> Problem details
Read through the data, and wherever a line holds the word "Southern", write that line out.

> Data for analysis

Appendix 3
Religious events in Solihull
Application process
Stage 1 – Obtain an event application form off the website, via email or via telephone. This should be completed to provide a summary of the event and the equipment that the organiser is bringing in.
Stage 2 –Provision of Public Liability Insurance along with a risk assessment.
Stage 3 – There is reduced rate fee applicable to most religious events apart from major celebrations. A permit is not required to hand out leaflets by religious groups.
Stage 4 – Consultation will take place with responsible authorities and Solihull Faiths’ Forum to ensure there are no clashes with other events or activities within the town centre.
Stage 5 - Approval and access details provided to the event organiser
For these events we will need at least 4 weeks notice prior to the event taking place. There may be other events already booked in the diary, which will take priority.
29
---
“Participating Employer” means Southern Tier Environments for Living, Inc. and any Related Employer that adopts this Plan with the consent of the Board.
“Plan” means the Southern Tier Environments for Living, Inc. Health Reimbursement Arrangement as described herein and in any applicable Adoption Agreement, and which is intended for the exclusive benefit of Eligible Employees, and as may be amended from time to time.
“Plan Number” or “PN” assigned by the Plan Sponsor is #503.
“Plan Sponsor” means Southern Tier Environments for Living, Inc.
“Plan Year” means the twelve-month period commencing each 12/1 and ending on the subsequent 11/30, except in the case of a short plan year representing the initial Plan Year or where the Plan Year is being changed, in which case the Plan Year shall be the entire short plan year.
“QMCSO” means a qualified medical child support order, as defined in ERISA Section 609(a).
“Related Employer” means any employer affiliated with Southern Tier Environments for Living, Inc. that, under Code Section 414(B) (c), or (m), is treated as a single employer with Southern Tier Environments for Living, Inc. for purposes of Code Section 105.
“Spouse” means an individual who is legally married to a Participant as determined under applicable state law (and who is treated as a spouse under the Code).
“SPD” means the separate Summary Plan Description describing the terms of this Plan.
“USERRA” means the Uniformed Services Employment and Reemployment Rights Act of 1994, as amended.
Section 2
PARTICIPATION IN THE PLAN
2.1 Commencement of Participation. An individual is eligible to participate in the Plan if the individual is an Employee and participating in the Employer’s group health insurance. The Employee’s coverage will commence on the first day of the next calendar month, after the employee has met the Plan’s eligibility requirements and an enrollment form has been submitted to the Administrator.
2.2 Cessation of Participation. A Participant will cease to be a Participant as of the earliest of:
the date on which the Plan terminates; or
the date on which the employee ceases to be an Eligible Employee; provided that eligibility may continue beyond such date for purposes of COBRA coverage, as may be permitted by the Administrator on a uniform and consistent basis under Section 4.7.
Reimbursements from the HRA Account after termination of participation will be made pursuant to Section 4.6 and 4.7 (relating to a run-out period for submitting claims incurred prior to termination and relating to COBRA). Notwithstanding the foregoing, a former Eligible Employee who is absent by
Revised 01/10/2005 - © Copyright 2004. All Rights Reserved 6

> Your response
“Participating Employer” means Southern Tier Environments for Living, Inc. and any Related Employer that adopts this Plan with the consent of the Board.
“Plan” means the Southern Tier Environments for Living, Inc. Health Reimbursement Arrangement as described herein and in any applicable Adoption Agreement, and which is intended for the exclusive benefit of Eligible Employees, and as may be amended from time to time.
“Plan Sponsor” means Southern Tier Environments for Living, Inc.
“Related Employer” means any employer affiliated with Southern Tier Environments for Living, Inc. that, under Code Section 414(B) (c), or (m), is treated as a single employer with Southern Tier Environments for Living, Inc. for purposes of Code Section 105.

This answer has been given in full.